また、米国のバーナーの1次空気の調整は簡単に出来るのですが、形状の異な
る日本のバーナーはそうも行きません。そこで、マニュアルに明記し、調整を
わかりやすくすることにしました。当時の米国は既にプロパンガスか天然ガス
の2種類のガスしかないので、その調整は簡単でしたが、日本の場合はガスの
種類が多く、着火時間で設定せざるを得なかったのです。

<3>バーナーの形状
バーナーには上部の鉄板側に穴を開け、ガスが噴射し、周囲の空気を取り入れ
燃焼するようになっています。米国のバーナーは鋳物でオリフィスの当たりの
形状がくびれ、1次空気を吸いやすくなっていたり、バーナーの穴の大きさが
一定でした。また、手前のガス通路が太く、奥が細くなる形状にして、それぞ
れの穴から噴射するガスの量が一定になる工夫が凝らされています。

日本のバーナーはコストダウンのためか、鋳物ではなく同じ大きさの単純な鉄
パイプを使用し、バーナーにあけた噴射穴の大きさが一定なので、手前の炎は
大きいのに奥の炎が小さいのです。これが前後の温度差を生むのです。米国と
同じ鋳物のバーナーを採用したかったのですが、当時の日本のグリルの生産台
数を考えると鋳物を使うことが出来ません。そこで、場所により炎孔の大きさ
を変えることにしました。

<4>炎孔負荷
グリドルの火力は燃焼するガスのカロリーで表現されます。

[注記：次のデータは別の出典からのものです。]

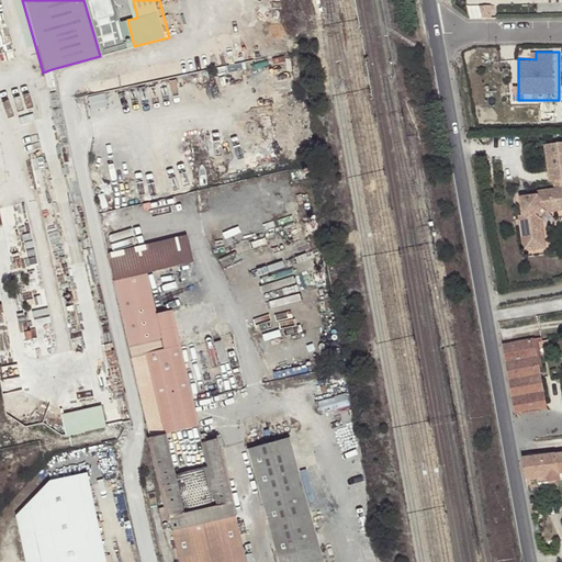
[(561,141),(543,143),(549,180),(552,179),(553,187),(536,190),(537,193),(529,194),(530,201),(526,205),(520,206),(521,214),(517,214),(523,249),(543,246),(539,217),(546,210),(561,208),(561,199),(561,198),(561,197),(561,141)]
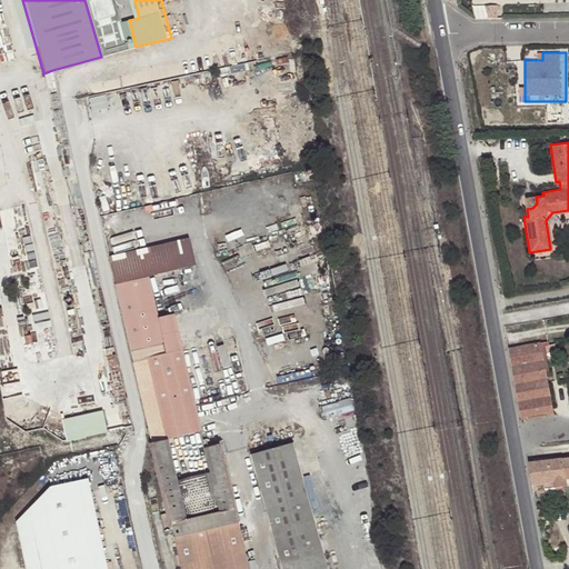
[(537,203),(536,197),(525,198),(527,209),(532,208),(537,203)]
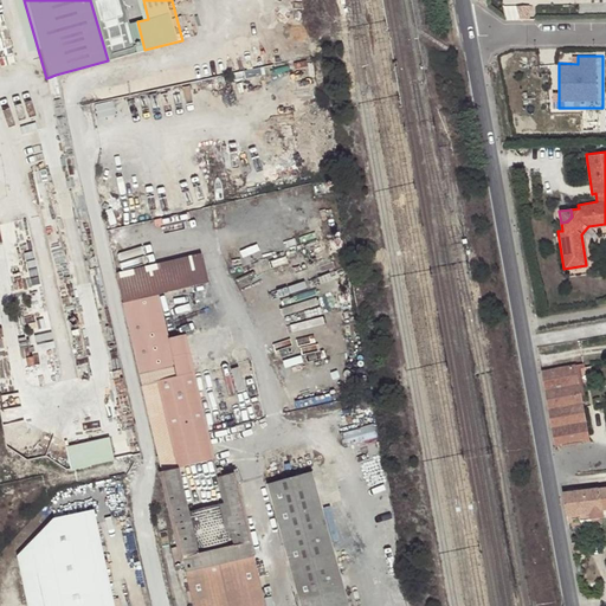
[(116,274),(123,302),(158,294),(208,282),(201,253),(116,274)]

ガス・プレッシャ
ー・レギュレーターの設置で米国と同様のガスカロリーを燃焼させることにな
ったのですが、文献を分析するとバーナーにあけた穴とカロリーのバランスが
安定した燃焼に大きな影響を与えることがわかりました。ところが当時の日本
は10種類以上のガス種があるにもかかわらず、同じ炎孔に設定していました。
そこで、ガス種により異なる炎孔の設定をすることになったのです。

<5>仕様を明確に設定
以上の問題点を当時の100店舗あった店の実測から明確にしました。そして、
炎孔の計測機器を明確にして、グリル製造業者に製造をきちんと行うようにし
たのです。

以上つまらない話ですが、問題点を明確にする作業を毎晩実施したのです。